(EXTRACTED TEXT):
::::::::

Remembering Pete Rose: One of a kind
Months away from a lifetime ban, Pete Rose was unflappable
EDITOR’S NOTE: We lost Pete Rose last night. I wrote a couple of Substacks about Pete recently, have a long chapter on him and his career in my forthcoming book “Diamond Duels” (out March 4), had a chance to interview him twice and he certainly was someone who made his mark in MLB history. I thought I’d re-post these two Substacks for those of you — like me — who’ll miss the guy.
THIS ORIGINALLY APPEARED ON SEPTEMBER 11
EDITOR’S NOTE: On this day in 1985, Pete Rose broke one of baseball’s seemingly untouchable records, collecting his 4,192nd major-league hit, surpassing Ty Cobb’s all-time mark.
On Memorial Day weekend four years later, in the visitor’s clubhouse after a game at Chicago’s Wrigley Field, the gambling storm clouds gathering over his head above the field, here I was, sitting across from him, watching baseball’s all-time hit king munch on ham and applesauce, talking boxing and — believe it or not — gambling.

::::::::

(REQUIRED ACTIONS):
• 1. Pull out every line of the listing that contains the string "cCircle".
• 2. Pick up the Pete Rose remembrance after its final sentence and keep writing it.
The listing has no connection to the Pete Rose remembrance.

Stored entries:

::::::::

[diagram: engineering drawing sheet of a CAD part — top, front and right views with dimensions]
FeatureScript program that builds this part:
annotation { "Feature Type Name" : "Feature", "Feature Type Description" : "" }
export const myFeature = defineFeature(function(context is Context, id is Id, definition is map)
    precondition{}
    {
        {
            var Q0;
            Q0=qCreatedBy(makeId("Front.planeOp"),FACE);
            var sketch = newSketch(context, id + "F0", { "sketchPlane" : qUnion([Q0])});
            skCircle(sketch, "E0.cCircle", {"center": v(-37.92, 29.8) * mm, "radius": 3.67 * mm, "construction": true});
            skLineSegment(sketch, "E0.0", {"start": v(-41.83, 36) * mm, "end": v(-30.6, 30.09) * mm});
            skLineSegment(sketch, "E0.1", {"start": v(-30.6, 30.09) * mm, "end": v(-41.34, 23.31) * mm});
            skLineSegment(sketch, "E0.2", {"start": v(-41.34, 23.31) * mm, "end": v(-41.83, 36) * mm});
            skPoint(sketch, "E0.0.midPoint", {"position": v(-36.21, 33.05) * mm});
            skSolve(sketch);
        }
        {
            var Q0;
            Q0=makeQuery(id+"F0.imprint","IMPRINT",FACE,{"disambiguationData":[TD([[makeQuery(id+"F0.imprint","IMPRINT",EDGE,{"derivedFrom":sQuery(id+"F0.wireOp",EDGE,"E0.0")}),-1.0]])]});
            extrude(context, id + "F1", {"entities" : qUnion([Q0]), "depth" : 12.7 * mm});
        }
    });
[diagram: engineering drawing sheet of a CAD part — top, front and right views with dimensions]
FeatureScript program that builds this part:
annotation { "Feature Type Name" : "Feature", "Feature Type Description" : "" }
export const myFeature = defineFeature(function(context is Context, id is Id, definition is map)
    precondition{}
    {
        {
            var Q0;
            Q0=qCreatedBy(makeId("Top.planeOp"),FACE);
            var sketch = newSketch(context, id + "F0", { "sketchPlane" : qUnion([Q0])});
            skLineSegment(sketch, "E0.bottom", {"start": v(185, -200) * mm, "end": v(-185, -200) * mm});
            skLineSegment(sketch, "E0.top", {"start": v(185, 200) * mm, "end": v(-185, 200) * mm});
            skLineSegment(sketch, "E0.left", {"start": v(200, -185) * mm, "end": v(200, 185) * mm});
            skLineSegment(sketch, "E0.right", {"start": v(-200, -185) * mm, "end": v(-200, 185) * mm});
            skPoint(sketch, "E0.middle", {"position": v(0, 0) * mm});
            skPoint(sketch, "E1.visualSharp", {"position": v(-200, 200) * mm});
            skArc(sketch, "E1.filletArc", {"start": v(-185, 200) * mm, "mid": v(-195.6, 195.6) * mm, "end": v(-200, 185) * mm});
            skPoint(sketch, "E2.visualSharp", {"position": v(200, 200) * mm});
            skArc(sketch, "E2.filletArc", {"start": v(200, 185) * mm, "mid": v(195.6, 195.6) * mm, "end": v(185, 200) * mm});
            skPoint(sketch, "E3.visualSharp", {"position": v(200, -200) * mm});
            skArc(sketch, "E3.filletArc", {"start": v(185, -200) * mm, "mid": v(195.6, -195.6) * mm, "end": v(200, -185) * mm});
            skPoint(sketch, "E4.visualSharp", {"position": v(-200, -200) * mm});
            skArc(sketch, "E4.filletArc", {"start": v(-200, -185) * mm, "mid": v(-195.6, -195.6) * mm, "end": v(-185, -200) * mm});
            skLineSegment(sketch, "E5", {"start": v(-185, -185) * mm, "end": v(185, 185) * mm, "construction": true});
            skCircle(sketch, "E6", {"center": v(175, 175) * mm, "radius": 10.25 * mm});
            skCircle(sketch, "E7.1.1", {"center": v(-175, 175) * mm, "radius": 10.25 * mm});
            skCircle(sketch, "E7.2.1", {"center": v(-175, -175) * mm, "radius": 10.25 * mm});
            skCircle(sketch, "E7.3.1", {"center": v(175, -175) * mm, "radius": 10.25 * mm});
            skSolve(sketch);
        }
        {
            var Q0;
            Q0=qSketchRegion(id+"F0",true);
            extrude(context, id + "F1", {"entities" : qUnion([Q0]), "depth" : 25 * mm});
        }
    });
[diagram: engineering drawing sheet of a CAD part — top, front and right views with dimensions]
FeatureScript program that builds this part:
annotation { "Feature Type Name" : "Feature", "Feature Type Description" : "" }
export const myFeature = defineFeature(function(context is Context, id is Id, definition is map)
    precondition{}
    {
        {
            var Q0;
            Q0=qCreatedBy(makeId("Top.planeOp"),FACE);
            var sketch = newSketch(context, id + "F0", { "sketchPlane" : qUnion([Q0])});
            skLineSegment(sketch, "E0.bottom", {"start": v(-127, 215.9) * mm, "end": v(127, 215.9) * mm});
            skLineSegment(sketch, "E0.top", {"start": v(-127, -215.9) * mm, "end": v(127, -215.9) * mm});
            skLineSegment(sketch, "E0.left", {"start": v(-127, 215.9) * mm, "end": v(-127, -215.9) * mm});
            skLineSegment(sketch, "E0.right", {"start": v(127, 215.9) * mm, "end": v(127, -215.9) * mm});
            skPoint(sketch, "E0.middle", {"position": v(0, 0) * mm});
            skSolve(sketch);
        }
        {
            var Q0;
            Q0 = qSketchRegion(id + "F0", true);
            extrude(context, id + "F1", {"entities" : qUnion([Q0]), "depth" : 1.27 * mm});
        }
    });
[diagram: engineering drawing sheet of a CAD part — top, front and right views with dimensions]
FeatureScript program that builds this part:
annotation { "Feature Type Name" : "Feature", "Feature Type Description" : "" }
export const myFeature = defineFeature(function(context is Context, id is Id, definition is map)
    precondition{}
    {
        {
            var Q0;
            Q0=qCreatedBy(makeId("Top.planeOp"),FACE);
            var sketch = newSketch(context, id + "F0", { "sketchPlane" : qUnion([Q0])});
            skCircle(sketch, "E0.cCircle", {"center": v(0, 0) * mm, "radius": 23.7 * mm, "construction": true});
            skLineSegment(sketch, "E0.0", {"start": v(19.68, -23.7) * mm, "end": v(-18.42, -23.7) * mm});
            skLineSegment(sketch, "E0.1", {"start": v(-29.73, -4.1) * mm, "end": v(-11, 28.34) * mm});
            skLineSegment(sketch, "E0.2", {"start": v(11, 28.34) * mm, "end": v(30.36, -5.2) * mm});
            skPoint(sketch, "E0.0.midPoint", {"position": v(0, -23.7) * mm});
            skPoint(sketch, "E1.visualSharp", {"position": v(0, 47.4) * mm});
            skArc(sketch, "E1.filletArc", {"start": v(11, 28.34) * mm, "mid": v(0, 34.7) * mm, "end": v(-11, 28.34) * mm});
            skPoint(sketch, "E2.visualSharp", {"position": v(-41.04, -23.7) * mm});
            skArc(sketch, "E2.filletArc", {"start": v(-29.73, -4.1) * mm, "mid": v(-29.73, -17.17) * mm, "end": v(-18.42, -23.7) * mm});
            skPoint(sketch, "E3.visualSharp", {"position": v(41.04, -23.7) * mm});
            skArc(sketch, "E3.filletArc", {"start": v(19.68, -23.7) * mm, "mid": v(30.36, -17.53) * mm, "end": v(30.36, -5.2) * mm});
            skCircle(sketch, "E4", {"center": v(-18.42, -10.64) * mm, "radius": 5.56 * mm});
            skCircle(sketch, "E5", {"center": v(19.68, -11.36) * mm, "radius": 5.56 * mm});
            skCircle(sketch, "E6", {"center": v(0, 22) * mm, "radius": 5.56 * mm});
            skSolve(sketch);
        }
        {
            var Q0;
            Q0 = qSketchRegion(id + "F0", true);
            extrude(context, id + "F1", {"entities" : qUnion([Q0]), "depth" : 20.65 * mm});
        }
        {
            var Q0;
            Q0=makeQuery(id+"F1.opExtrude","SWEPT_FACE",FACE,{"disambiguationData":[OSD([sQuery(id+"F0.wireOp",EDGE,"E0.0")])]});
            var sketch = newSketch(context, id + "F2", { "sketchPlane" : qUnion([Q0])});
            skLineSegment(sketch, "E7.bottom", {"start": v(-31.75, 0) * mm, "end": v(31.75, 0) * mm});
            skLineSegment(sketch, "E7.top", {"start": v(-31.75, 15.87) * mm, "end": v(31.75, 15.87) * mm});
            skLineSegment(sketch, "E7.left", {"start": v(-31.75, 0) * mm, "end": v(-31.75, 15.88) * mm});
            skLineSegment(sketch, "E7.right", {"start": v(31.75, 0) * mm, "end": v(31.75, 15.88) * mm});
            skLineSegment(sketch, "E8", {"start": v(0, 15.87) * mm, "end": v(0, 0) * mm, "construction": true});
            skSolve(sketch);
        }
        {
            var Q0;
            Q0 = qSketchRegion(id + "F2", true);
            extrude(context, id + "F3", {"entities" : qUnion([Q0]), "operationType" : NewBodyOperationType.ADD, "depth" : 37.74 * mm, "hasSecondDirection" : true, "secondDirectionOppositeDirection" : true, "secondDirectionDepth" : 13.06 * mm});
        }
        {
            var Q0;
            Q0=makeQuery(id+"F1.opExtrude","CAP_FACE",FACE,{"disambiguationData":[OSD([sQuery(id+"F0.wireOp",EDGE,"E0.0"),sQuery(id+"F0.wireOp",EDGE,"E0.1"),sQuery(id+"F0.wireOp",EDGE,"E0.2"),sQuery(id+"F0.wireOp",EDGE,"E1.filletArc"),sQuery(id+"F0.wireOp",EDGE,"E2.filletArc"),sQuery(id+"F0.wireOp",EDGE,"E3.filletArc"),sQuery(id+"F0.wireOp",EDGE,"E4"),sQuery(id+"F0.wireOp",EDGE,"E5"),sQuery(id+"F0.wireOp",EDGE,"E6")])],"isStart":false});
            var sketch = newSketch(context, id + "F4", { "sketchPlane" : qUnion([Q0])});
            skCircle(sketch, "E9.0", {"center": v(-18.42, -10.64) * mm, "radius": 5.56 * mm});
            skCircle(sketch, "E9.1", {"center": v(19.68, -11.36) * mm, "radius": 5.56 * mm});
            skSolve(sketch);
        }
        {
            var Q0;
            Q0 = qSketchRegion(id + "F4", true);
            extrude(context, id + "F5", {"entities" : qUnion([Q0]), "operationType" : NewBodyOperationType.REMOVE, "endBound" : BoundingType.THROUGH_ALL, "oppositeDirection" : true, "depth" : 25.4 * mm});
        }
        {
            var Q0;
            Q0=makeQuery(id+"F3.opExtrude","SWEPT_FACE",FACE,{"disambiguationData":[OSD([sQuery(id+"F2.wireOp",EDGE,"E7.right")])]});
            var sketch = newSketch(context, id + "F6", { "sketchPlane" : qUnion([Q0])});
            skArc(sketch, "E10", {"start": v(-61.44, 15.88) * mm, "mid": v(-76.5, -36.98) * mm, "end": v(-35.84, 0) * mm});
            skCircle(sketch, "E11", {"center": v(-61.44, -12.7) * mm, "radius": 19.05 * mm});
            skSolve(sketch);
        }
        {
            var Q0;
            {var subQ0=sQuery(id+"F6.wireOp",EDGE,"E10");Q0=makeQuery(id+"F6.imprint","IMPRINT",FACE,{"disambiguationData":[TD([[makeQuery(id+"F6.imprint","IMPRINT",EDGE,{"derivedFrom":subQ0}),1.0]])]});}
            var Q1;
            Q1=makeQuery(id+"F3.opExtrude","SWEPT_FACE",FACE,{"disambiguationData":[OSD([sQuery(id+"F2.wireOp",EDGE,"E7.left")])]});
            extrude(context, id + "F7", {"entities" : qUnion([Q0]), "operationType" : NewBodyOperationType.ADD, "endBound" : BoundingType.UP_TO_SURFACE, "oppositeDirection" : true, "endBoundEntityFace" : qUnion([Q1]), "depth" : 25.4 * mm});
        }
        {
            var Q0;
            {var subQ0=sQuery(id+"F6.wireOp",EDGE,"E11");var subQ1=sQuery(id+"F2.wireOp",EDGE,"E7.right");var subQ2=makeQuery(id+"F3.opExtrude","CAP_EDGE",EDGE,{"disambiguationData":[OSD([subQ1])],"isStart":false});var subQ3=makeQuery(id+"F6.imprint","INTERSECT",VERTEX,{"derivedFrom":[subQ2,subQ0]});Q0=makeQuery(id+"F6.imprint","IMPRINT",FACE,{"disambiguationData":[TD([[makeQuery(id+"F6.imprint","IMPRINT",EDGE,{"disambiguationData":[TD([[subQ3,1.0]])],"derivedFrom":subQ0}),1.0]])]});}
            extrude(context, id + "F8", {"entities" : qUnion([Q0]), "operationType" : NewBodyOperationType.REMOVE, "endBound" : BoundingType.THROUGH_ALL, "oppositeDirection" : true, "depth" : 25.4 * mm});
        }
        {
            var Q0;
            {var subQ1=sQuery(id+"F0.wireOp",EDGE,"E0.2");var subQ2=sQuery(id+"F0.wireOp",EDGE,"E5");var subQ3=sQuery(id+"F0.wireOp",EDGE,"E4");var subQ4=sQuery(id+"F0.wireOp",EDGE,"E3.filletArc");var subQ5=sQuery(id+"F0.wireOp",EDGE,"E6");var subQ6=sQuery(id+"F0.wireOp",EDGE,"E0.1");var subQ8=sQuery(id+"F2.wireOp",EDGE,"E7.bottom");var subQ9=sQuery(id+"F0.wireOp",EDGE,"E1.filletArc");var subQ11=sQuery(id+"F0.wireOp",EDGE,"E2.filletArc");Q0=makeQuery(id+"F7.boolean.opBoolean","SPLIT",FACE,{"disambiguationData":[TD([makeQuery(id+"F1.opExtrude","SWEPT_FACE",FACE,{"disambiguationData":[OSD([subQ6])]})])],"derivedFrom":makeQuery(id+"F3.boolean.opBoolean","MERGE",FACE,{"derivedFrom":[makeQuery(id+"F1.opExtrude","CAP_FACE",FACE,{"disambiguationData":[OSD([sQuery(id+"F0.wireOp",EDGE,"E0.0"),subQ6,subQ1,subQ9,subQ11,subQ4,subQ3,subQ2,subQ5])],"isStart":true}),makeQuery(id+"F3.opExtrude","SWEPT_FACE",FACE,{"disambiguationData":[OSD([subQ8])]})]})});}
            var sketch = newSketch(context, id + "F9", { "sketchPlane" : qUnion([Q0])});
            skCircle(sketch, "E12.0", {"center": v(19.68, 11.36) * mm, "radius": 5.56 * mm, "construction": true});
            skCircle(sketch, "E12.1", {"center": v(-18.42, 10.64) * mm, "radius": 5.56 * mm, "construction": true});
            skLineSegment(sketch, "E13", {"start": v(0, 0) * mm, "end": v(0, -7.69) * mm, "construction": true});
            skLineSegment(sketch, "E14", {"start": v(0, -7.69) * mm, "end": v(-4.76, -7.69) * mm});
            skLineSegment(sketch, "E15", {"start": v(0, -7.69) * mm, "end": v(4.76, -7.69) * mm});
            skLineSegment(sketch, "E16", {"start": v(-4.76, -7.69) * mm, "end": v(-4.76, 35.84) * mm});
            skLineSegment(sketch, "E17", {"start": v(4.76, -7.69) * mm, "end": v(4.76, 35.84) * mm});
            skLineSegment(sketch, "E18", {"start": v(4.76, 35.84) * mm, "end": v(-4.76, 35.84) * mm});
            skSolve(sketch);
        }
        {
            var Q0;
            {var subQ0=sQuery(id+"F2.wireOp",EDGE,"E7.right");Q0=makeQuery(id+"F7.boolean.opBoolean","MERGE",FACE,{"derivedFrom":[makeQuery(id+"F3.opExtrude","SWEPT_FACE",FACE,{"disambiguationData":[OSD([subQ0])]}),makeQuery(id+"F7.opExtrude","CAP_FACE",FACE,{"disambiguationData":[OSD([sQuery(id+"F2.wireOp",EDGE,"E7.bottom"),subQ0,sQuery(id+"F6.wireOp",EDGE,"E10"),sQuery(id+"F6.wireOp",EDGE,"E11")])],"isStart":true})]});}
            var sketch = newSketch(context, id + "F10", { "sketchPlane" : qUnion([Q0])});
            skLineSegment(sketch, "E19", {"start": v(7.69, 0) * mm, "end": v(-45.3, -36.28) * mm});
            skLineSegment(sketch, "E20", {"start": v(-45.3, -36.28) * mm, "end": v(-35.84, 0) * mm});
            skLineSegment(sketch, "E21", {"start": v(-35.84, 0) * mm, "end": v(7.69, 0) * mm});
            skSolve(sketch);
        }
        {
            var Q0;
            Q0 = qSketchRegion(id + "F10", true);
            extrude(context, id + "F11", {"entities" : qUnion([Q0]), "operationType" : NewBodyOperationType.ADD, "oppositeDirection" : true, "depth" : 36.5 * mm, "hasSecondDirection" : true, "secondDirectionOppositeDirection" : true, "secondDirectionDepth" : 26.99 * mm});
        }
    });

::::::::

(ANSWERS TO THE EXERCISES):
• 1.
            skCircle(sketch, "E0.cCircle", {"center": v(-37.92, 29.8) * mm, "radius": 3.67 * mm, "construction": true});
            skCircle(sketch, "E0.cCircle", {"center": v(0, 0) * mm, "radius": 23.7 * mm, "construction": true});

• 2.
Here’s the column I filed for the Port Huron Times Herald, May 29, 1989.


CHICAGO — The ham went first. Then the green beans. Pete Rose was working on the applesauce when a somewhat naive postgame visitor asked him if he was going to play again.
“If I do,” Rose said, casting a knowing eye at a roomful of writers, “I’ll call you.”
His Cincinnati Reds had just lost a 6-1 battle to the Chicago Cubs, their second straight loss at Wrigley Field. But the loss didn’t bother Rose. Not much does, it seems.
Though a pending investigation of gambling charges against him hangs over his head like the Sword of Damocles, Rose seemed as unflappable behind a manager’s desk as he did at home plate. It didn’t take much to imagine him standing in that funny little crouch, bat in his hands, that barrel chest about to burst through Cincy’s red and gray.
The barrel bore a different label Sunday. One that might have been funny a year ago. Yesterday, it was almost poignant, if one can imagine anything being poignant where the thorny Rose is concerned.
What Pete wore was a T-shirt with a red and white cartoon of him riding an old nag of a racehorse. “Run For Rose,” it read. In light of Rose’s reported failures at the track, that nag looked very much like one he might have bet on.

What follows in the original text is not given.